Ao tratar das boas e das más notícias e indicar como os filósofos trabalham a
figura da desgraça, a autora informa sua aproximação com o estoicismo. Quando não há
mais nada o que se fazer, nem a quem culpar, haveria aí uma boa notícia, pois não seria
possível ocorrer nenhuma transformação capaz de alterar esse quadro. Também seriam
boas notícias aquelas que trazem fatos ruins, pois possibilitam um sentimento de
esperança a modificar tal panorama.

Martha C. Nussbaum inicia o capítulo “Fortuna e Ética” a partir da perspectiva de


Píndaro, que corresponde à sua visão sobre a vulnerabilidade do ser humano em face da
fortuna, sobre o fato de que a pessoa boa precisa ser cultivada pelo mundo exterior e não
só pelo próprio indivíduo. Em uma de suas passagens, indica que “nós precisamos nascer
com capacidades adequadas, viver em condições naturais e sociais favoráveis,
permanecer livres de catástrofes abruptas, desenvolver associações positivas com outros
seres humanos” (p. 16). Com isso, fica clara a posição antes mencionada, de que, para
Píndaro, a fortuna é vulnerável ao mundo externo, já que os seres humanos são seres que
se completam de forma coletiva, afinal, uns precisam dos outros.

Importante ressaltar que a autora, embora entenda a passividade do ser humano


no sentido acima tratado, também observa que, por ser dotado de razão, o homem pode
tomar decisões e se tornar ativo, não ficando inerte em relação à fortuna. Ainda afirma
que sua obra busca refletir sobre a autossuficiência a partir do pensamento ético grego de
tornar a bondade de uma vida boa imune à fortuna, o que faz por meio da razão.

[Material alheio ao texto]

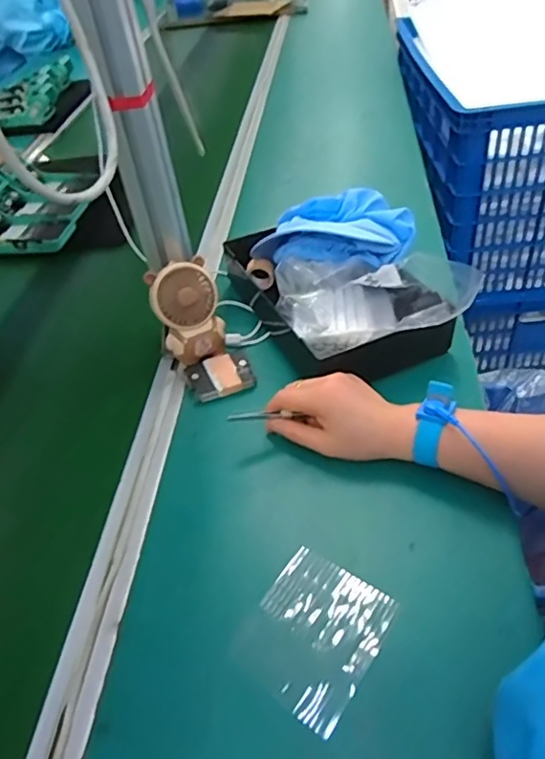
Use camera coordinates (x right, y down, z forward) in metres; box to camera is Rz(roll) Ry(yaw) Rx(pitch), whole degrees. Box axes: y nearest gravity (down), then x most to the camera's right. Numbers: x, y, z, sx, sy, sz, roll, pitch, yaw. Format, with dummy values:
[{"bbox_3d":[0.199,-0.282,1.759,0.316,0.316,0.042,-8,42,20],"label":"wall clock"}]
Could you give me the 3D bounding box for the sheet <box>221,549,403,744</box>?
[{"bbox_3d":[0.030,0.184,0.425,0.093,0.004,0.107,20,48,34],"label":"sheet"}]

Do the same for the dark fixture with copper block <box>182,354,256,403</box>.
[{"bbox_3d":[-0.054,-0.005,0.615,0.067,0.015,0.050,-24,46,-11],"label":"dark fixture with copper block"}]

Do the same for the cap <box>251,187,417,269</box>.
[{"bbox_3d":[0.069,-0.174,0.672,0.184,0.064,0.098,-12,45,1],"label":"cap"}]

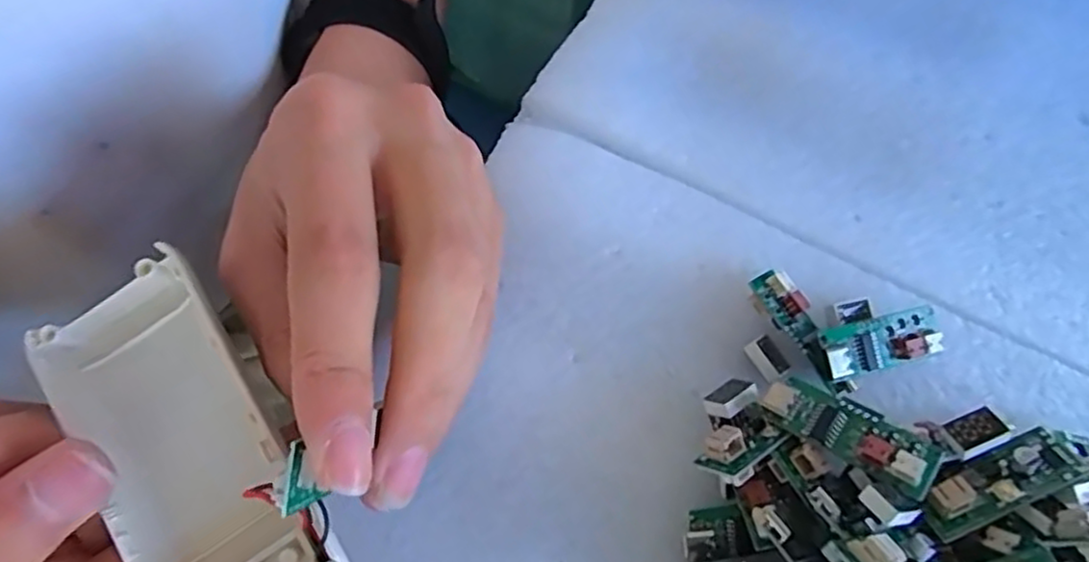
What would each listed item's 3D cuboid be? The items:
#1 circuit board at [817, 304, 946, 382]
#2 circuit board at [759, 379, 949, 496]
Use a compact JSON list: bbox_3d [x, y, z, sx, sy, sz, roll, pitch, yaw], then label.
[{"bbox_3d":[0.091,0.016,0.187,0.037,0.006,0.015,-13,69,-17],"label":"circuit board"},{"bbox_3d":[0.074,0.036,0.167,0.040,0.007,0.014,28,71,32],"label":"circuit board"}]

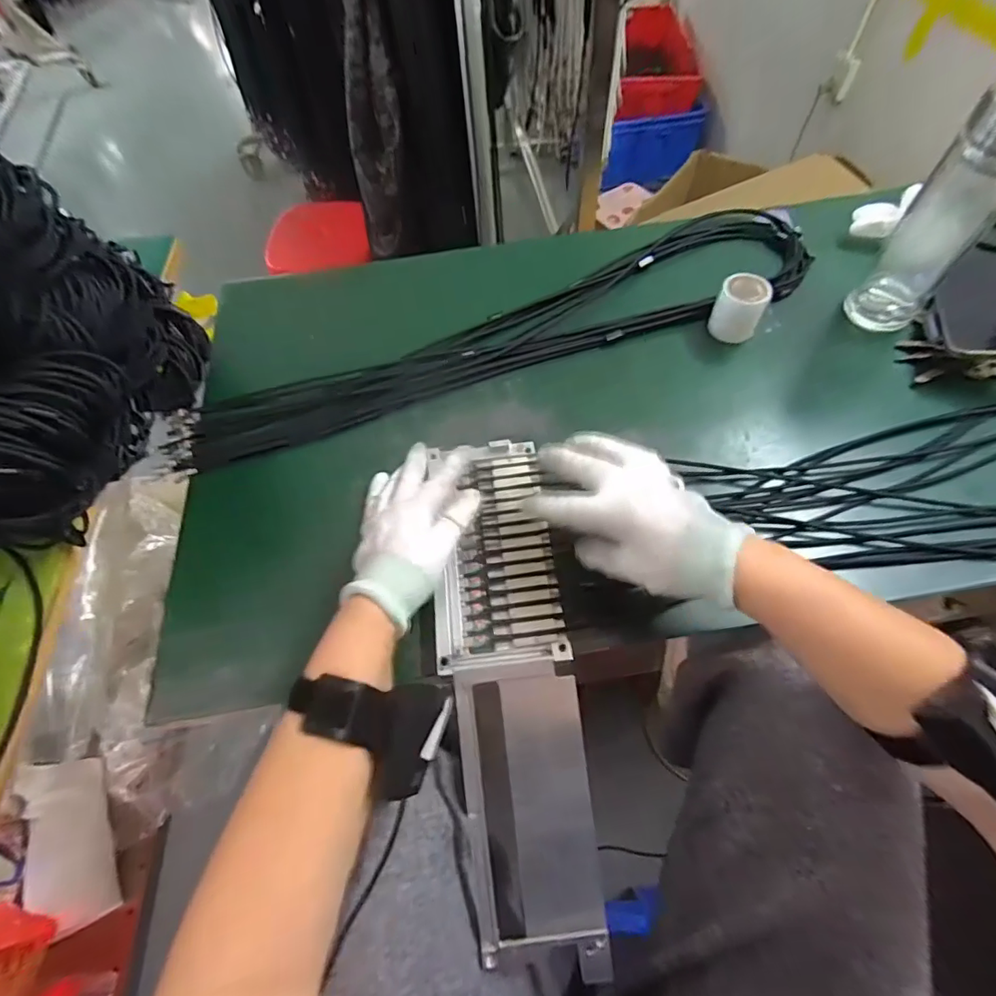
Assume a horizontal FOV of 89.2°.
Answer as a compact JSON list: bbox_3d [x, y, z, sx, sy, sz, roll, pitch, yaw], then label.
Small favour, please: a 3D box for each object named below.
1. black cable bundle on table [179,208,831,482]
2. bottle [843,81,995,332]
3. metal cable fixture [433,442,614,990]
[{"bbox_3d":[0.012,-0.180,0.549,0.718,0.027,0.128,-20,61,-8],"label":"black cable bundle on table"},{"bbox_3d":[0.409,-0.252,0.463,0.067,0.228,0.055,34,67,20],"label":"bottle"},{"bbox_3d":[0.009,0.130,0.390,0.096,0.042,0.381,-6,72,0],"label":"metal cable fixture"}]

Também
se propõe a entender o quanto de fortuna poderia, para os gregos, tornar possível uma boa
vida.

Em seguida, Nussbaum trata da fortuna como traço próprio da excelência humana.


Segundo Kant, para além do fenômeno ocorrido no mundo, existe uma valoração no
campo da moral e da boa vontade que não está suscetível às mudanças da fortuna.
Conforme a autora, tal valoração é duvidosa, haja vista que são distintas as valorações da
moral e das demais espécies de valor.

Chegando ao fim de sua obra, a autora trabalha as divergências que observa entre
as visões dos poetas trágicos, as de Platão e as de Aristóteles sobre tragédias humanas.
Relata, nesse contexto, uma tentativa de Platão para imunizar o ser humano das
influências da fortuna por meio do diálogo e a perspectiva de Aristóteles nas situações
atravessadas por acontecimentos trágicos, em que predomina o exercício da razão prática.
Nussbaum ainda faz uma análise acerca das visões desses autores em relação à conduta
humana, vislumbrando uma oposição dialética entre elas, e cita autores da filosofia
moderna, bem como os contemporâneos, para tratar das suas pesquisas sobre o diálogo
do homem com a fortuna com base na concepção de fragilidade.